Content starts

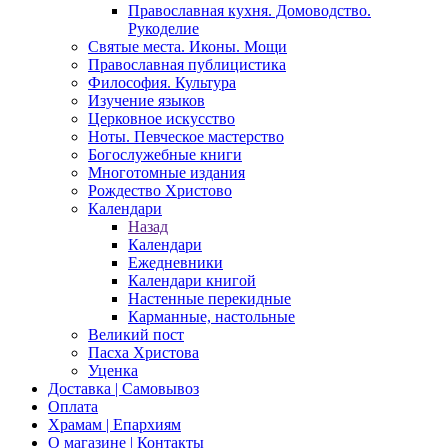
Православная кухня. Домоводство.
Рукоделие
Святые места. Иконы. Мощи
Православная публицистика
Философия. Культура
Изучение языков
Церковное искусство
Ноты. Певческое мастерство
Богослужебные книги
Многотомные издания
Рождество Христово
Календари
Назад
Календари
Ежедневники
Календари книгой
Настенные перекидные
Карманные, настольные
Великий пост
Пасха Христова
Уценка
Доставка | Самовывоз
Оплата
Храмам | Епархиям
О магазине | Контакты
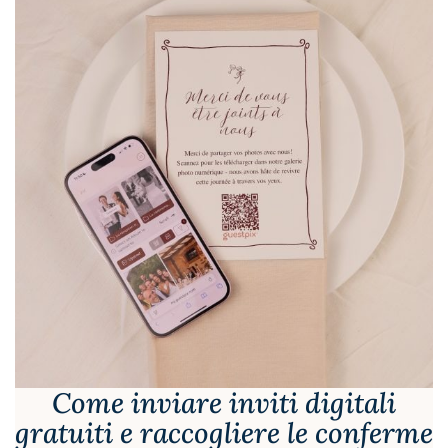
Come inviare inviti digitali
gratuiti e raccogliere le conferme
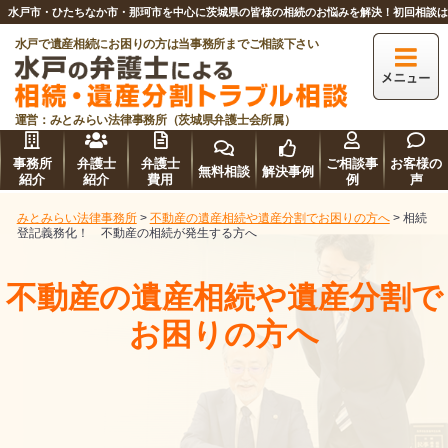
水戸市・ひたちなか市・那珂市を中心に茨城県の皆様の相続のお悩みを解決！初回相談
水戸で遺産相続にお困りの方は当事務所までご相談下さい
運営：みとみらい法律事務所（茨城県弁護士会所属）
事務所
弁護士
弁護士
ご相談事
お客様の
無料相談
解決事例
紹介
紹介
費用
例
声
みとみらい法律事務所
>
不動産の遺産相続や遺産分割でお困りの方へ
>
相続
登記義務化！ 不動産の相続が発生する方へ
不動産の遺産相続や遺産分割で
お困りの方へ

Content ends
Content starts

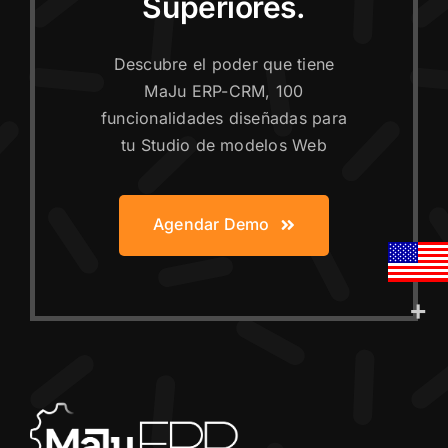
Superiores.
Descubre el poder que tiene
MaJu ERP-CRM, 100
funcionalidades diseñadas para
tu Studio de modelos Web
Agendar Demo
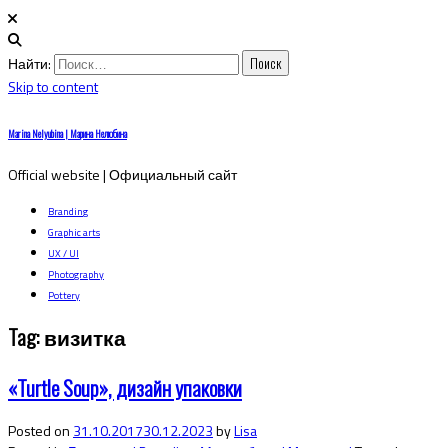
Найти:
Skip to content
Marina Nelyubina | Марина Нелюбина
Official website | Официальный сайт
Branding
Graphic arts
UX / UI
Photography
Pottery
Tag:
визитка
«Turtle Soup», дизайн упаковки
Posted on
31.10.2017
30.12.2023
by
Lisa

Content ends

Problem requirements
Pick out each line in the two blocks above that contains the string "みとみらい法律事務所", and copy those lines in full.

Result for this task
運営：みとみらい法律事務所（茨城県弁護士会所属）
みとみらい法律事務所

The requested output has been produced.